The Mumbai-born chef found he had both an aptitude and love for cooking at an early age, to the slight dismay of his father. “Cooking was just another menial job people did in India,” Cardoz told the New York Times in 2011. He trained in his home country before heading to Switzerland for further schooling in French technique.

Yet, when he arrived in New York getting a job was difficult, until he landed at Gray Kunz’s Lespinasse—a restaurant David Chang regularly cites on his podcast as one of the country’s best during its heyday in the 1990s. The restaurant was a veritable breeding ground of outstanding chefs including Andrew Carmellini, Rocco DiSpirito and Corey Lee. Cardoz excelled among the best, rising to the ranks of chef de cuisine.

In an industry that could be rough and tumble, Cardoz had a reputation for kindness. In fact, it helped lead him to the restaurant that made him a star. When other chefs at Lespinasse teased a young cook who couldn’t get a consommé right, Cardoz helped him. That bit of generosity stuck with the chef, who later worked for Danny Meyer and told him to reach out to Cardoz.
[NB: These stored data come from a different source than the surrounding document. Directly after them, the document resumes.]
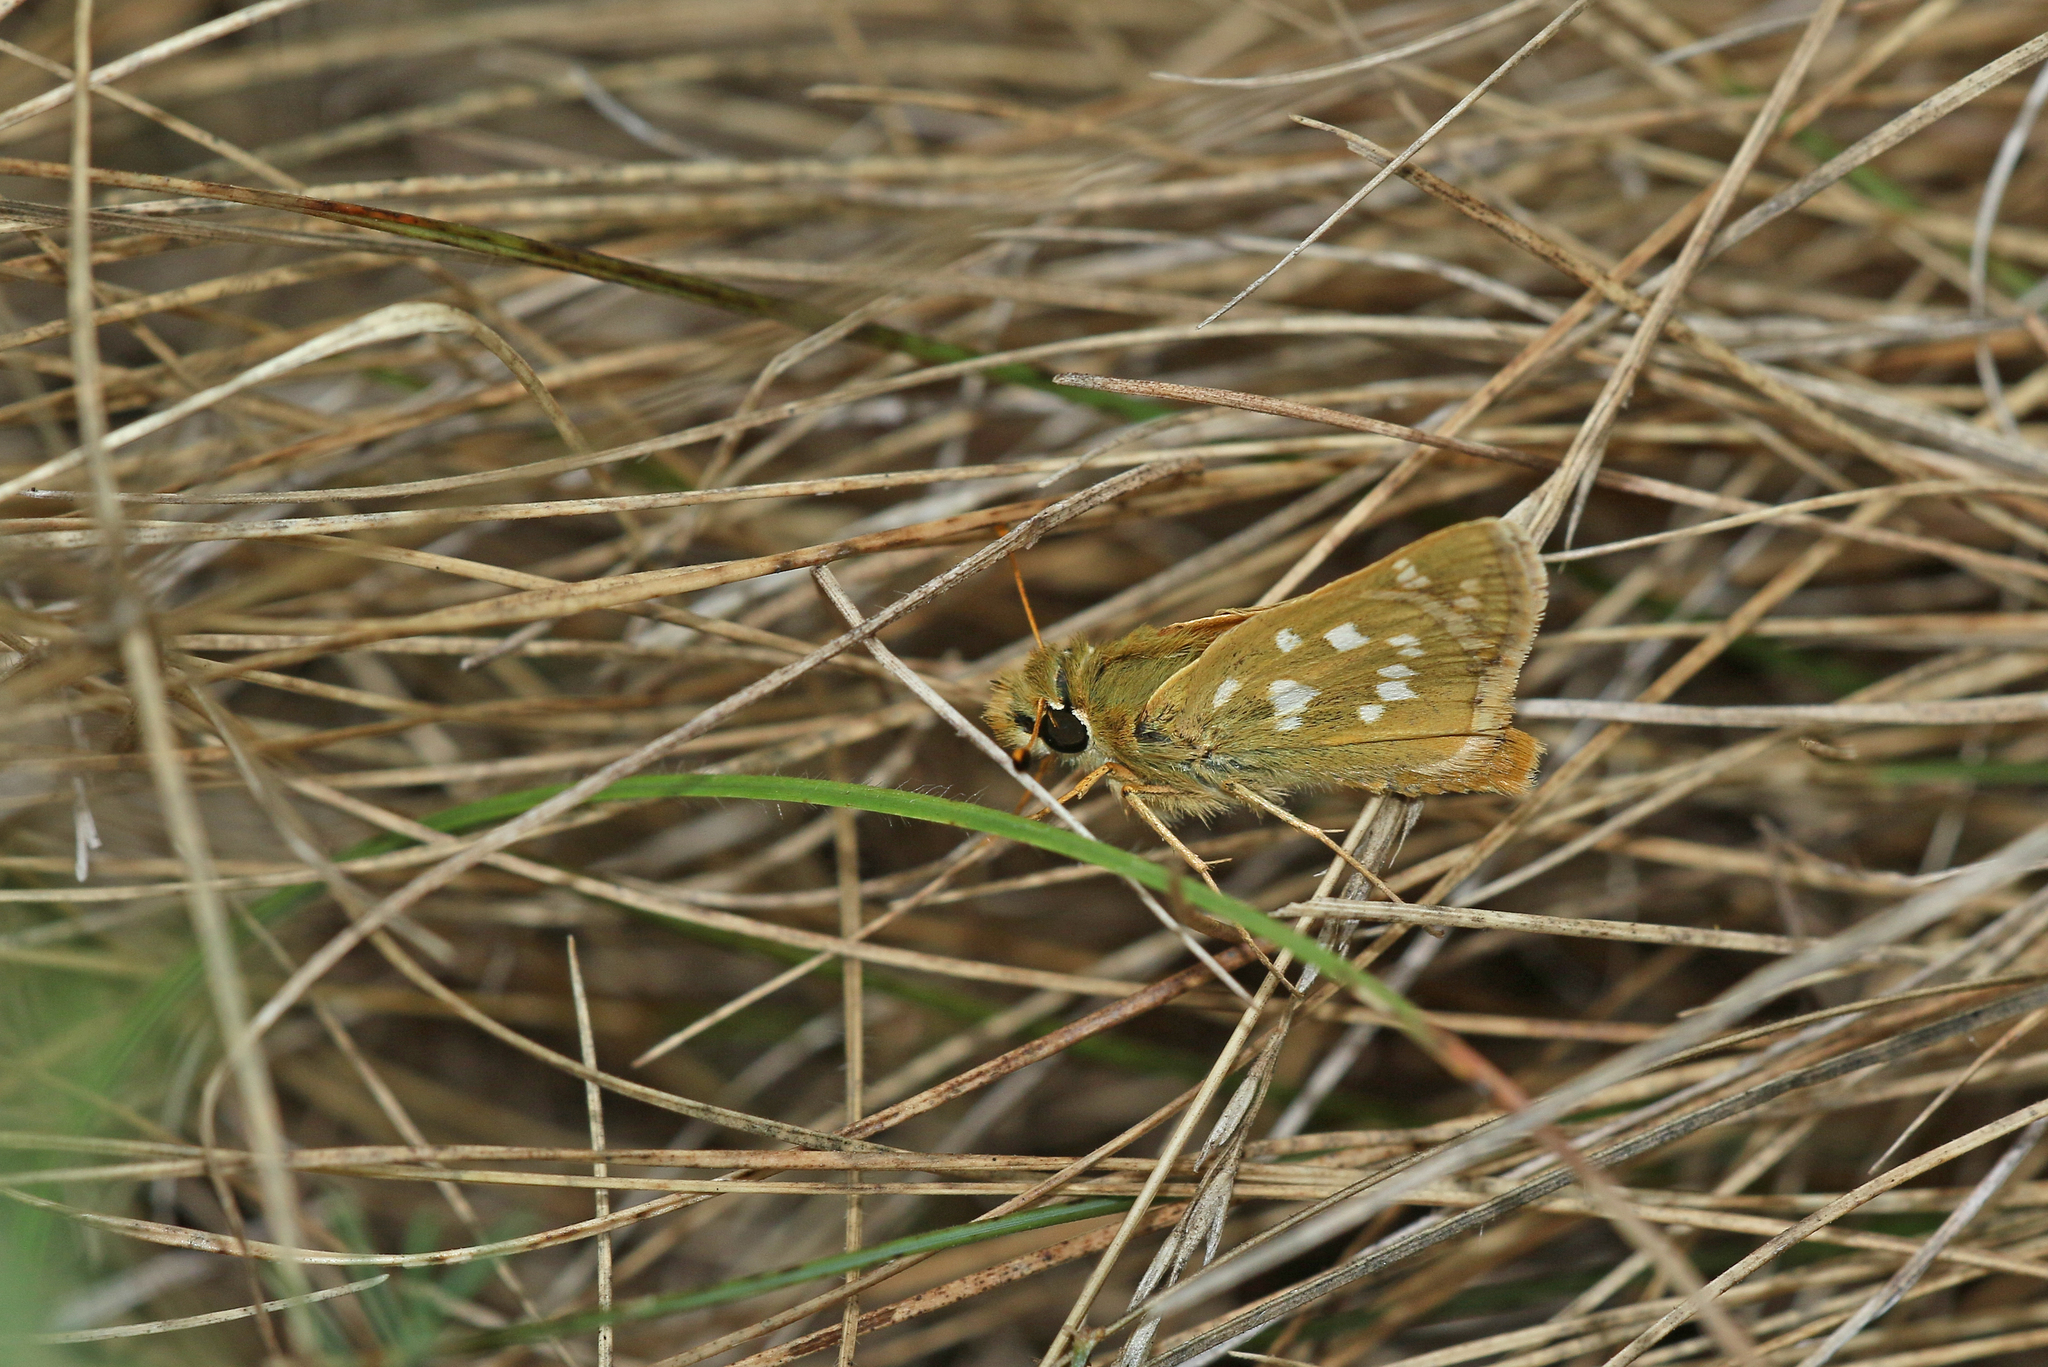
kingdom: Animalia
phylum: Arthropoda
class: Insecta
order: Lepidoptera
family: Hesperiidae
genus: Hesperia
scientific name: Hesperia comma
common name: Common branded skipper
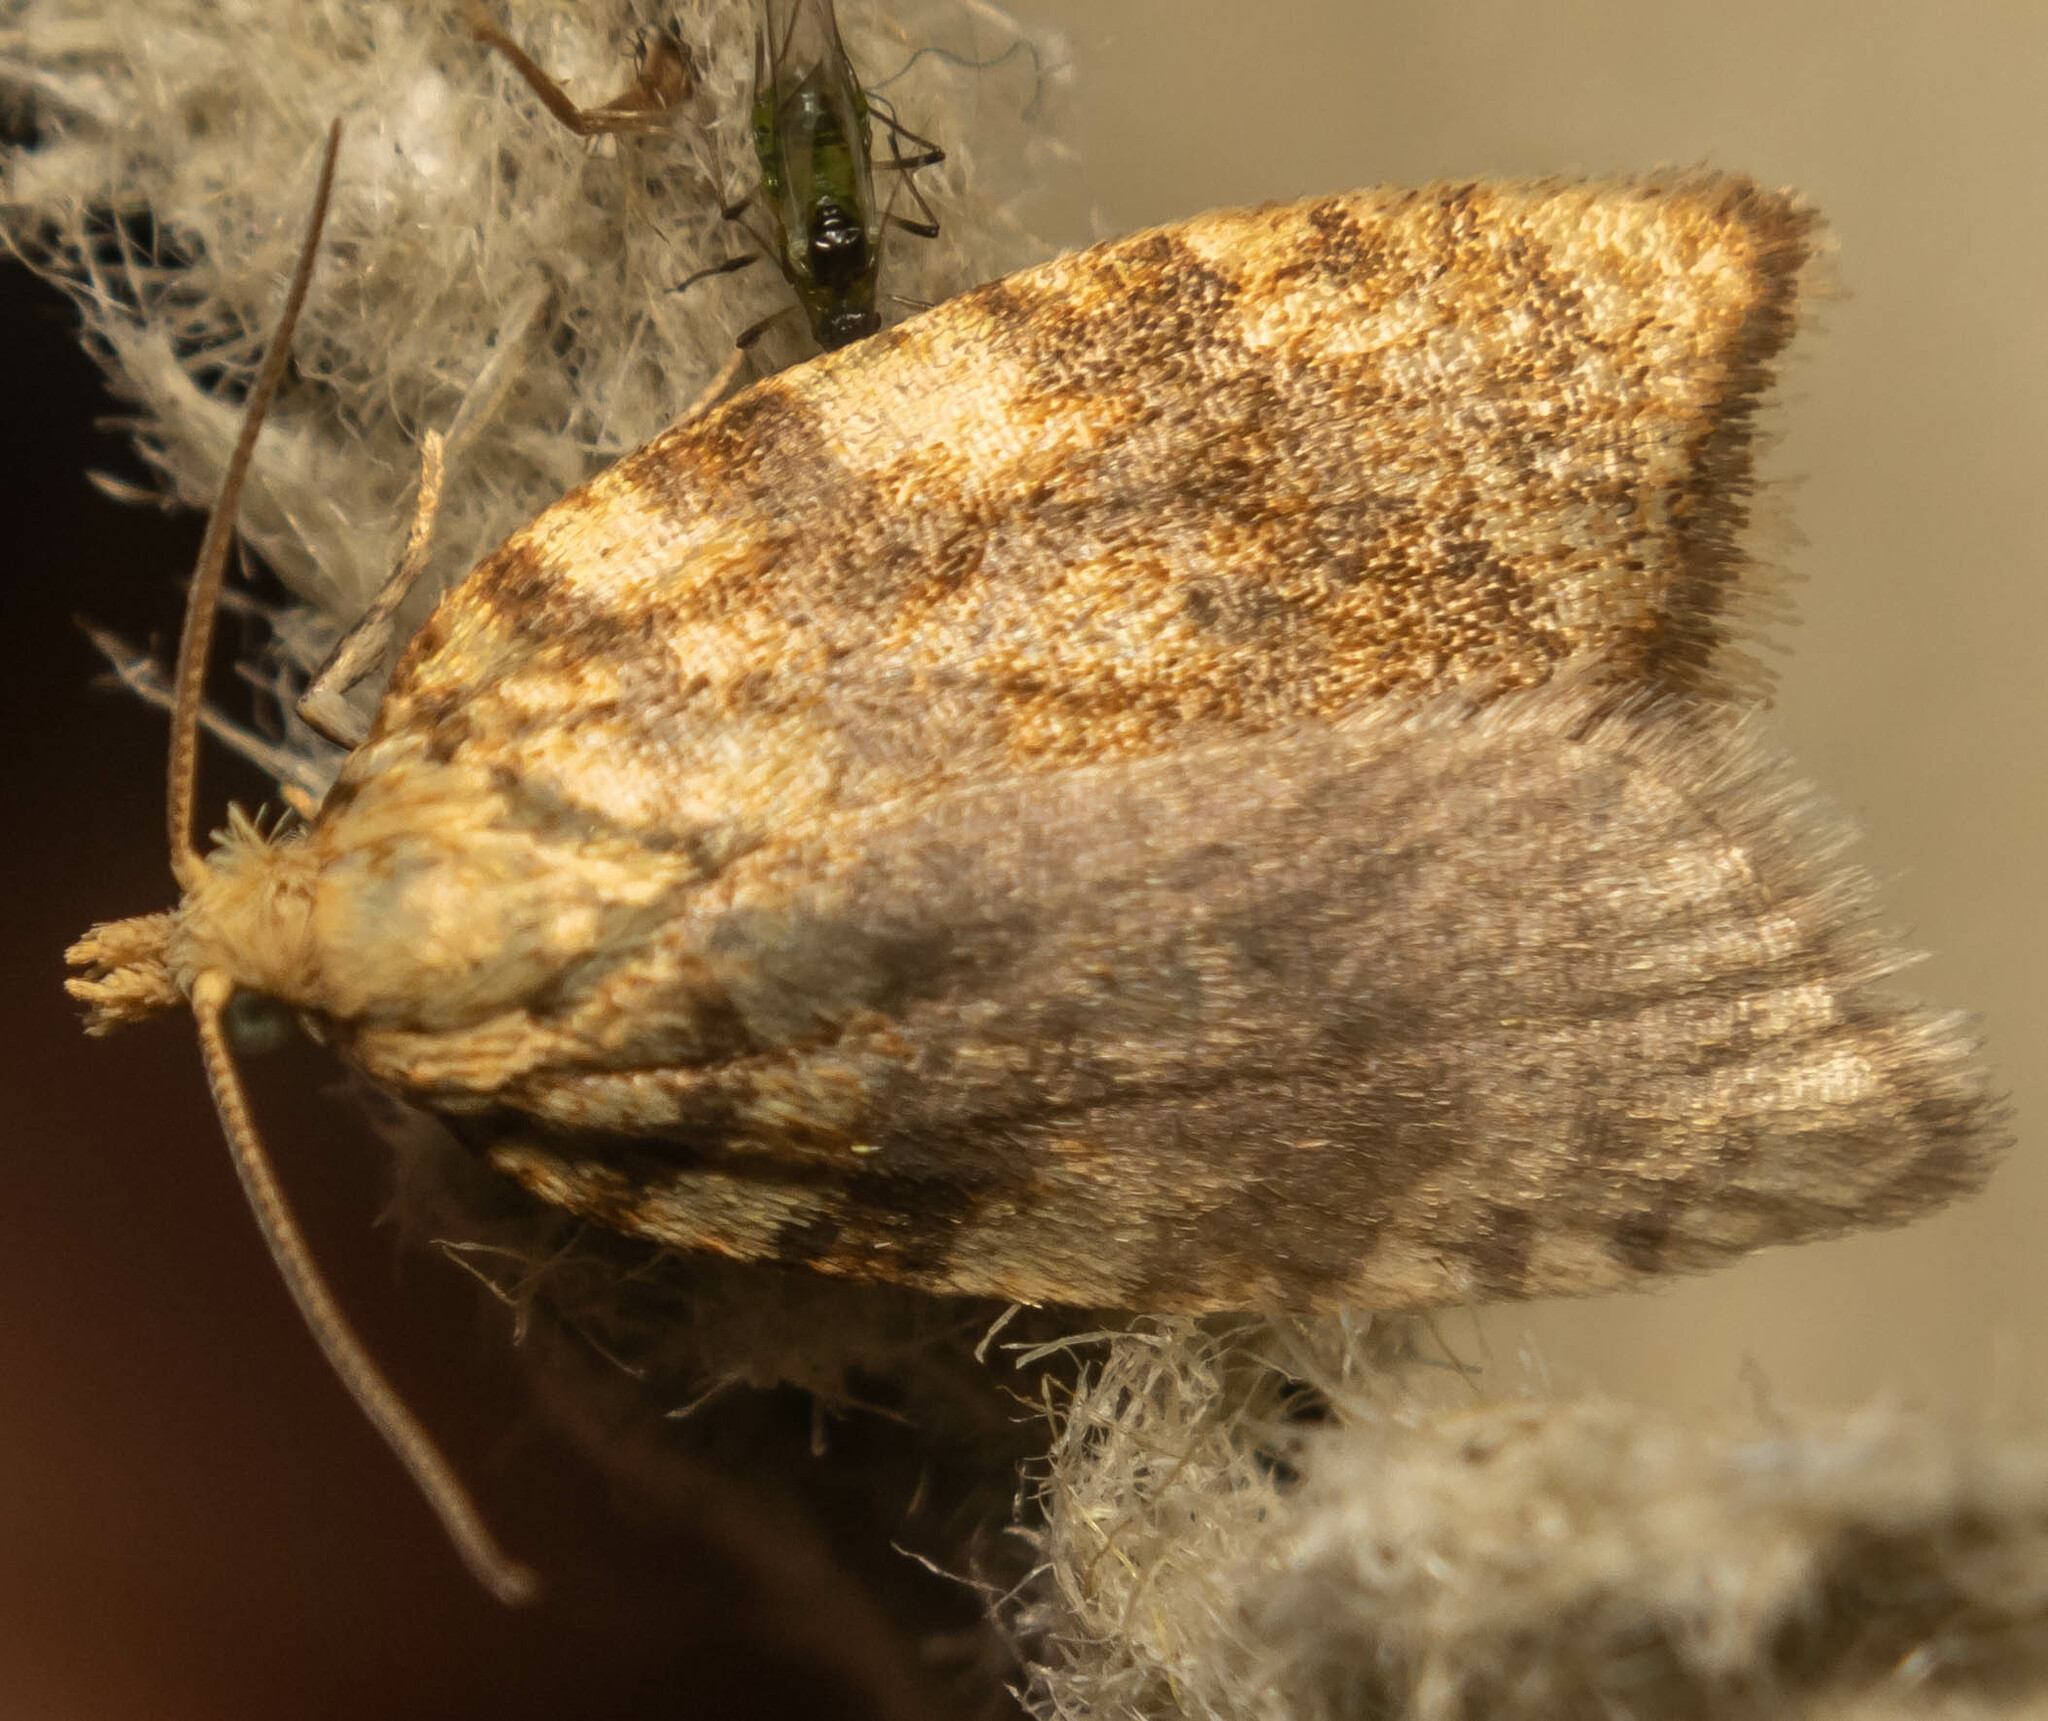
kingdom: Animalia
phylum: Arthropoda
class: Insecta
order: Lepidoptera
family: Tortricidae
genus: Aleimma
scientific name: Aleimma loeflingiana
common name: Yellow oak button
Cardoz and the legendary restaurateur at the helm of Union Square Hospitality teamed up to open Tabla in 1998, a groundbreaking take on Indian cuisine. There he combined what he worked on at Lespinasse with Indian spices and techniques. Then-New York Times critic Ruth Reichl raved in her review that, “When I tasted seared foie gras with a pear, black pepper and anise compote, I swooned.”

In 2011, he won the third season of Top Chef Masters cooking the humble Indian dish upma, making his with semolina and mushroom, impressing the judges enough to hand him the title. Since that win he opened North End Grill with Meyer, cooking over live fire, before leaving to make Indian food again both in America and back in Mumbai, where his restaurant Bombay Canteen just celebrated its fifth anniversary.